*** Opening Extracted material ***
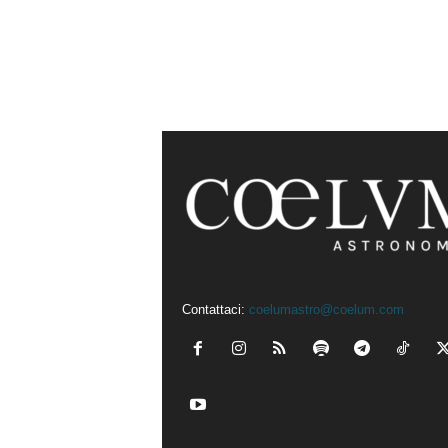
Contattaci:
coelumastro@coelum.com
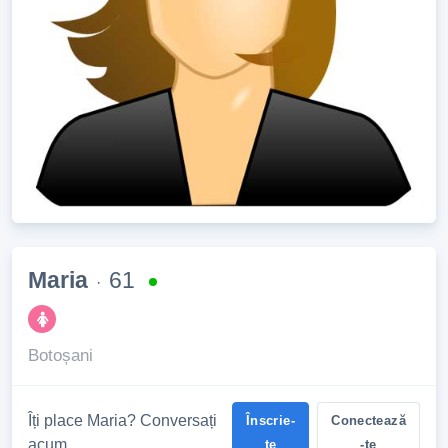
Maria
61
·
Botoșani
Îți place Maria? Conversați
Înscrie-
Conectează
acum
te
-te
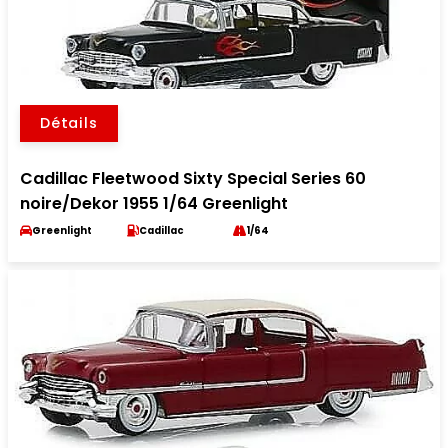
Détails
Cadillac Fleetwood Sixty Special Series 60
noire/Dekor 1955 1/64 Greenlight
Greenlight
Cadillac
1/64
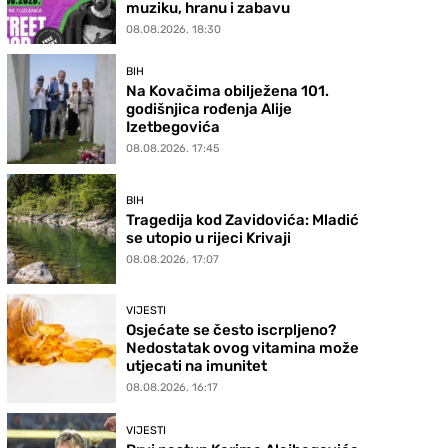
muziku, hranu i zabavu
08.08.2026. 18:30
BIH
Na Kovačima obilježena 101.
godišnjica rođenja Alije
Izetbegovića
08.08.2026. 17:45
BIH
Tragedija kod Zavidovića: Mladić
se utopio u rijeci Krivaji
08.08.2026. 17:07
VIJESTI
Osjećate se često iscrpljeno?
Nedostatak ovog vitamina može
utjecati na imunitet
08.08.2026. 16:17
VIJESTI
*** Closing Extracted material ***
Job item :: Exclude all pictures and reproduce exactly the lines from the one containing "noire/Dekor 1955 1/64 Greenlight" through the final line of the entries above.

Response ::
noire/Dekor 1955 1/64 Greenlight
Greenlight
Cadillac
1/64
muziku, hranu i zabavu
08.08.2026. 18:30
BIH
Na Kovačima obilježena 101.
godišnjica rođenja Alije
Izetbegovića
08.08.2026. 17:45
BIH
Tragedija kod Zavidovića: Mladić
se utopio u rijeci Krivaji
08.08.2026. 17:07
VIJESTI
Osjećate se često iscrpljeno?
Nedostatak ovog vitamina može
utjecati na imunitet
08.08.2026. 16:17
VIJESTI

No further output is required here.